Ever since the introduction of the short-circuit technique for studies of electrolyte transport across frog skin epithelium (Ussing & Zerahn, 1951) the ‘Ussing chamber’ has evolved and become adapted to a variety of different applications in epithelial physiology. However, most systems retain the key features of the original design: symmetrical hemi-chambers allowing the two surfaces of the epithelium to be bathed with physically separate solutions; paired electrodes (or salt bridges) placed close either side of the epithelium for measuring the transepithelial PD; and paired current-passing electrodes placed more distally for voltage clamp experiments.
With the increasing use of cultured epithelial cell lines grown on permeable filter supports, modified Ussing chamber systems have become commercially available that are designed specifically to accommodate these filter ‘inserts’. In principle this is an excellent idea which makes it possible to transfer a confluent, polarized monolayer of cells directly from the culture plate into the Ussing chamber with minimal disturbance and no risk of edge damage. In practice however we have found that repetitive draining and refilling of the hemi-chambers introduces significant artifacts and may lead to irreversible changes in transepithelial resistance (TER). In our hands, Caco-2 cells grown on polycarbonate filters (Snapwell, Corning Costar Inc.) showed both a transient stimulation of the short-circuit current and a loss of TER every time the solution on one or both sides of the monolayer was replaced with an identical solution. Such artifacts led to serious problems in measuring and interpreting the small diffusion potentials that are used to evaluate tight junction permeability.
To circumvent these problems, which are presumably due to the pressure changes and other mechanical forces associated with draining and refilling a conventional Ussing chamber, we have devised a simple system in which the two surfaces of the filter are continuously superfused using a peristaltic pump. In order to keep the chamber volumes small, and therefore achieve rapid solution changes at modest perfusion rates, we have based our design around a 12-mm filter insert (Transwell, Corning Costar Inc.) located in situ in one well of a 12-well culture plate. Inlets and outlets for the solutions are provided by syringe needles, the voltage electrodes are agarose-KCl bridges linked to Ag-AgCl electrodes and the current electrodes are chloride-coated Ag wire loops located in the upper and lower compartments. Using this system, solution changes can be achieved without any mechanical disturbance of the cells or loss of TER. Furthermore, by replacing the bottom of the culture plate well with a glass coverslip it is relatively simple to transfer the system on to the stage of an inverted fluorescence microscope for simultaneous measurement of intracellular ions by microfluorometry.
This work was supported by the Wellcome Trust.

☆ ☆ ☆

• WORK INSTRUCTION 1
Translate this sentence from the Ussing chamber text into French: "Using this system, solution changes can be achieved without any mechanical disturbance of the cells or loss of TER."
• WORK INSTRUCTION 2
Write out the Ussing chamber text word for word, from "Ever since the" up to and including "voltage clamp experiments.".
These entries have nothing to do with the Ussing chamber text.

(Data taken from a collection)
☆ ☆ ☆

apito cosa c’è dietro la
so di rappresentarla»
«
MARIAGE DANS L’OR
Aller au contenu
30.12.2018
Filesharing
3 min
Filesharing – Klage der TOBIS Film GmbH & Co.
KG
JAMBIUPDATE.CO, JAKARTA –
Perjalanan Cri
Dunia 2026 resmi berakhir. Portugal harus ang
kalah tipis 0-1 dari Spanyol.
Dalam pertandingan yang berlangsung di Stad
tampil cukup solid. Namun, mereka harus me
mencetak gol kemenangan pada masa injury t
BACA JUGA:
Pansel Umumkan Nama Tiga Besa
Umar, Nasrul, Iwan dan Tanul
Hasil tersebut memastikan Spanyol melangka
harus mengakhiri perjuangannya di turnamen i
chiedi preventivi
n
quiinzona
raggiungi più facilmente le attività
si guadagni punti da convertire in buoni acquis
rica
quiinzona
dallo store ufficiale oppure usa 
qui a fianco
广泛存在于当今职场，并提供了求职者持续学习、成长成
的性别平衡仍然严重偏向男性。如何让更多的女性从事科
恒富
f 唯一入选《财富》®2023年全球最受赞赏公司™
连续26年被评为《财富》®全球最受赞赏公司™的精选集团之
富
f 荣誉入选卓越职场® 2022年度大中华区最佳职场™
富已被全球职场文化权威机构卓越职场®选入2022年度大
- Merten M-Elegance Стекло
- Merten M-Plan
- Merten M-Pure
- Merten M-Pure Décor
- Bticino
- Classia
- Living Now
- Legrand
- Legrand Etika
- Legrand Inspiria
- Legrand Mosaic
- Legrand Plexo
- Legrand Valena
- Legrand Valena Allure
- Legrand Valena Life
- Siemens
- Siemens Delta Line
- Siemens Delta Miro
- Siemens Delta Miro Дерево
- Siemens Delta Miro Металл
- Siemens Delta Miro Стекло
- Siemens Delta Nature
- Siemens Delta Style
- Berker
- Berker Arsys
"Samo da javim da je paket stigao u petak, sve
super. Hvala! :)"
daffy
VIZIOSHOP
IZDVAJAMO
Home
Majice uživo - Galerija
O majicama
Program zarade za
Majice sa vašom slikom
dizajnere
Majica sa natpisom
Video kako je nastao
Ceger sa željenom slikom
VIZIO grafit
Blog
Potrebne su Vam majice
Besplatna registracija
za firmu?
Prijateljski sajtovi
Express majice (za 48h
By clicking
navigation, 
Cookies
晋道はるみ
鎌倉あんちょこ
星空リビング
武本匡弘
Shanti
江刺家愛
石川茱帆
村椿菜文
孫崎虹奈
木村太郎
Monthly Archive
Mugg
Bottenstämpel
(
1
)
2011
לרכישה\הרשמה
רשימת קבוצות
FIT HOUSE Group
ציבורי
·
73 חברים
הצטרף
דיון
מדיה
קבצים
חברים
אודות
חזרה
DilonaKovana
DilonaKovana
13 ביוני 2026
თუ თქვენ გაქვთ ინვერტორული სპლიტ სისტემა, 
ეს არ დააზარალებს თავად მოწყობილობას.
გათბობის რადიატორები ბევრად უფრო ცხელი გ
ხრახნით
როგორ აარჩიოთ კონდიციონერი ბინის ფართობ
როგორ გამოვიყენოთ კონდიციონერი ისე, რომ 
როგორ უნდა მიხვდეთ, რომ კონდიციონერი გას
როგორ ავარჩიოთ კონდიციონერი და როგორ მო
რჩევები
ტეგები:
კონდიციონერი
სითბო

☆ ☆ ☆

• EXPECTED OUTPUT 1
Grâce à ce système, les changements de solution peuvent être effectués sans aucune perturbation mécanique des cellules ni perte de TER.

• EXPECTED OUTPUT 2
Ever since the introduction of the short-circuit technique for studies of electrolyte transport across frog skin epithelium (Ussing & Zerahn, 1951) the ‘Ussing chamber’ has evolved and become adapted to a variety of different applications in epithelial physiology. However, most systems retain the key features of the original design: symmetrical hemi-chambers allowing the two surfaces of the epithelium to be bathed with physically separate solutions; paired electrodes (or salt bridges) placed close either side of the epithelium for measuring the transepithelial PD; and paired current-passing electrodes placed more distally for voltage clamp experiments.